== What needs to be done ==
When the line containing "3549 Puget Drive, Vancouver, BC" appears in the data below, begin copying there and stop only after the line containing "https://wantonsolutions.github.io/".

Dataset entries:
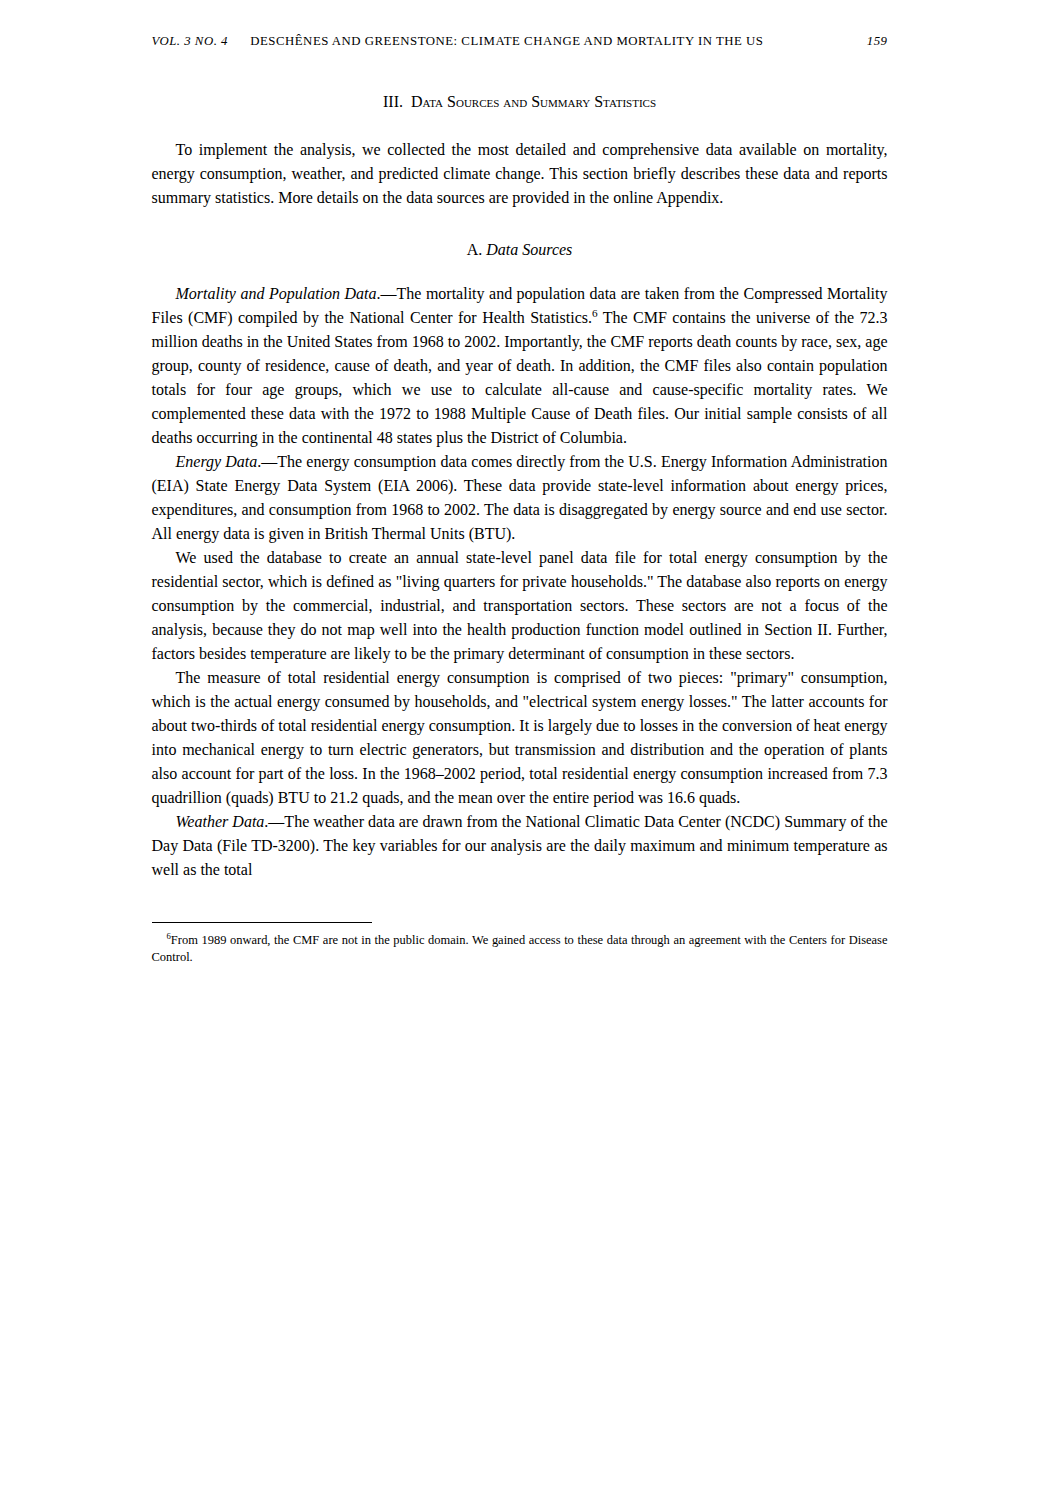VOL. 3 NO. 4 DESCHÊNES AND GREENSTONE: CLIMATE CHANGE AND MORTALITY IN THE US 159
III. Data Sources and Summary Statistics
To implement the analysis, we collected the most detailed and comprehensive data available on mortality, energy consumption, weather, and predicted climate change. This section briefly describes these data and reports summary statistics. More details on the data sources are provided in the online Appendix.
A. Data Sources
Mortality and Population Data.—The mortality and population data are taken from the Compressed Mortality Files (CMF) compiled by the National Center for Health Statistics.6 The CMF contains the universe of the 72.3 million deaths in the United States from 1968 to 2002. Importantly, the CMF reports death counts by race, sex, age group, county of residence, cause of death, and year of death. In addition, the CMF files also contain population totals for four age groups, which we use to calculate all-cause and cause-specific mortality rates. We complemented these data with the 1972 to 1988 Multiple Cause of Death files. Our initial sample consists of all deaths occurring in the continental 48 states plus the District of Columbia.
Energy Data.—The energy consumption data comes directly from the U.S. Energy Information Administration (EIA) State Energy Data System (EIA 2006). These data provide state-level information about energy prices, expenditures, and consumption from 1968 to 2002. The data is disaggregated by energy source and end use sector. All energy data is given in British Thermal Units (BTU).
We used the database to create an annual state-level panel data file for total energy consumption by the residential sector, which is defined as "living quarters for private households." The database also reports on energy consumption by the commercial, industrial, and transportation sectors. These sectors are not a focus of the analysis, because they do not map well into the health production function model outlined in Section II. Further, factors besides temperature are likely to be the primary determinant of consumption in these sectors.
The measure of total residential energy consumption is comprised of two pieces: "primary" consumption, which is the actual energy consumed by households, and "electrical system energy losses." The latter accounts for about two-thirds of total residential energy consumption. It is largely due to losses in the conversion of heat energy into mechanical energy to turn electric generators, but transmission and distribution and the operation of plants also account for part of the loss. In the 1968–2002 period, total residential energy consumption increased from 7.3 quadrillion (quads) BTU to 21.2 quads, and the mean over the entire period was 16.6 quads.
Weather Data.—The weather data are drawn from the National Climatic Data Center (NCDC) Summary of the Day Data (File TD-3200). The key variables for our analysis are the daily maximum and minimum temperature as well as the total
6From 1989 onward, the CMF are not in the public domain. We gained access to these data through an agreement with the Centers for Disease Control.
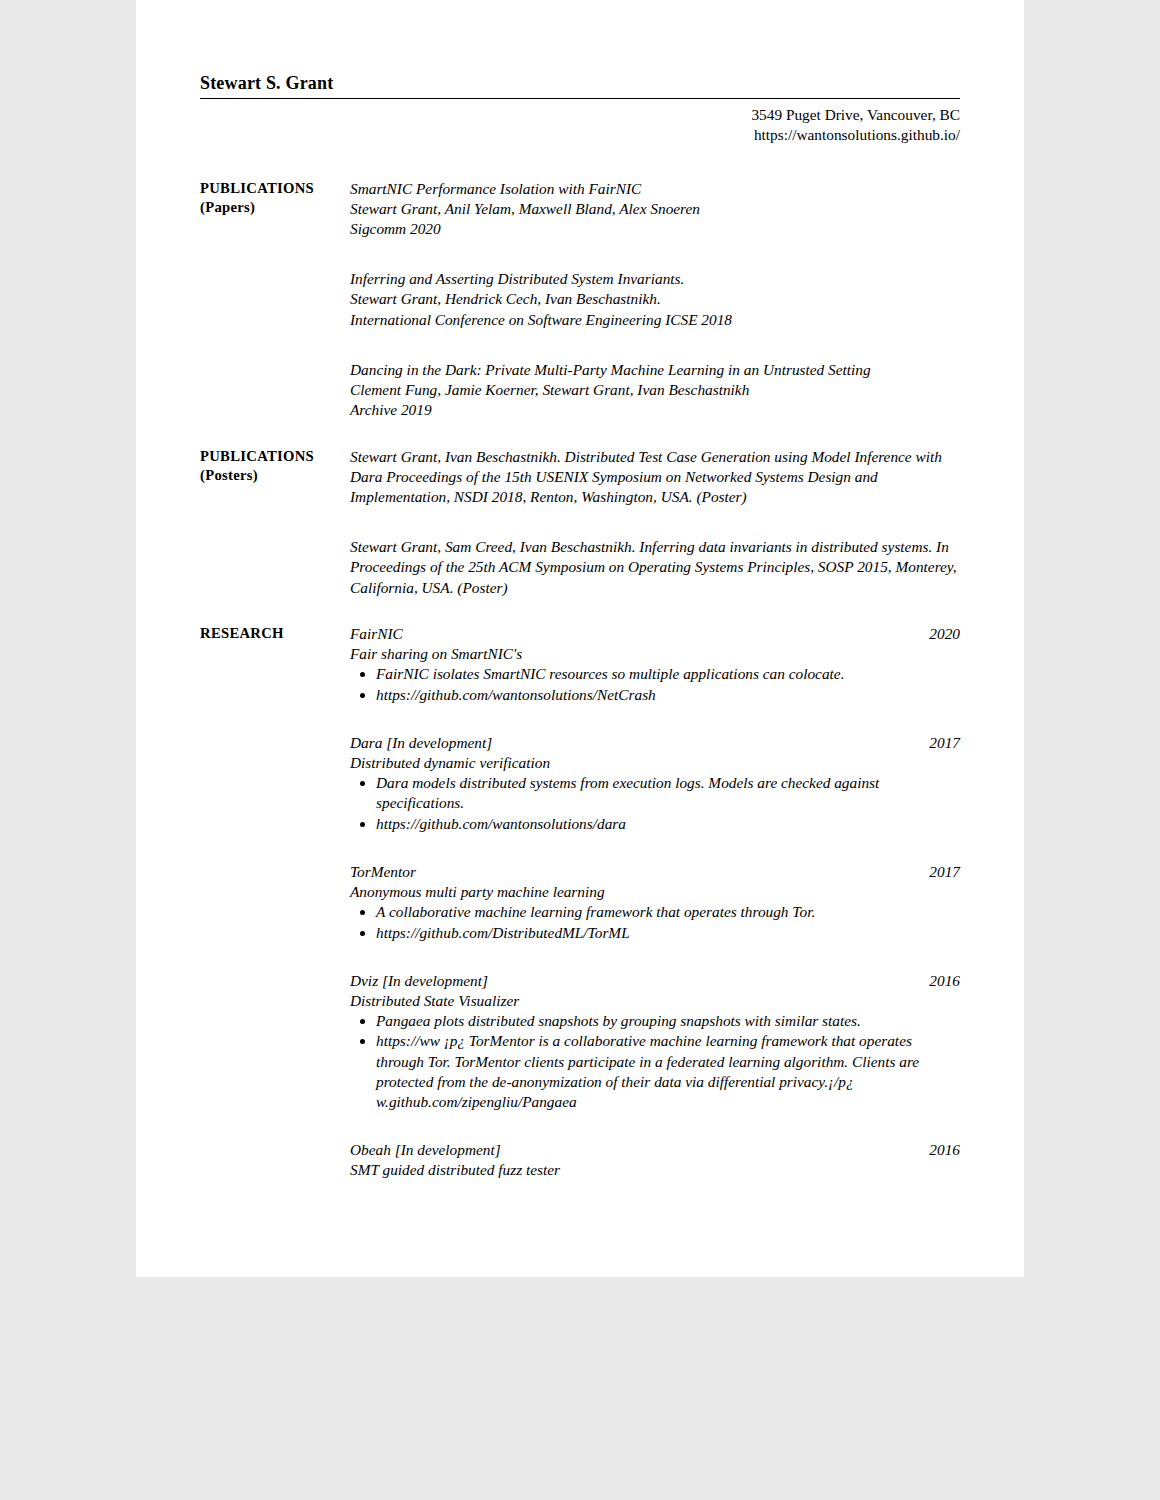Stewart S. Grant
3549 Puget Drive, Vancouver, BC
https://wantonsolutions.github.io/
| PUBLICATIONS (Papers) | SmartNIC Performance Isolation with FairNIC Stewart Grant, Anil Yelam, Maxwell Bland, Alex Snoeren Sigcomm 2020 Inferring and Asserting Distributed System Invariants. Stewart Grant, Hendrick Cech, Ivan Beschastnikh. International Conference on Software Engineering ICSE 2018 Dancing in the Dark: Private Multi-Party Machine Learning in an Untrusted Setting Clement Fung, Jamie Koerner, Stewart Grant, Ivan Beschastnikh Archive 2019 |
| PUBLICATIONS (Posters) | Stewart Grant, Ivan Beschastnikh. Distributed Test Case Generation using Model Inference with Dara Proceedings of the 15th USENIX Symposium on Networked Systems Design and Implementation, NSDI 2018, Renton, Washington, USA. (Poster) Stewart Grant, Sam Creed, Ivan Beschastnikh. Inferring data invariants in distributed systems. In Proceedings of the 25th ACM Symposium on Operating Systems Principles, SOSP 2015, Monterey, California, USA. (Poster) |
| RESEARCH | FairNIC 2020 Fair sharing on SmartNIC's FairNIC isolates SmartNIC resources so multiple applications can colocate. https://github.com/wantonsolutions/NetCrash Dara [In development] 2017 Distributed dynamic verification Dara models distributed systems from execution logs. Models are checked against specifications. https://github.com/wantonsolutions/dara TorMentor 2017 Anonymous multi party machine learning A collaborative machine learning framework that operates through Tor. https://github.com/DistributedML/TorML Dviz [In development] 2016 Distributed State Visualizer Pangaea plots distributed snapshots by grouping snapshots with similar states. https://ww ¡p¿ TorMentor is a collaborative machine learning framework that operates through Tor. TorMentor clients participate in a federated learning algorithm. Clients are protected from the de-anonymization of their data via differential privacy.¡/p¿ w.github.com/zipengliu/Pangaea Obeah [In development] 2016 SMT guided distributed fuzz tester |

== Answer ==
3549 Puget Drive, Vancouver, BC
https://wantonsolutions.github.io/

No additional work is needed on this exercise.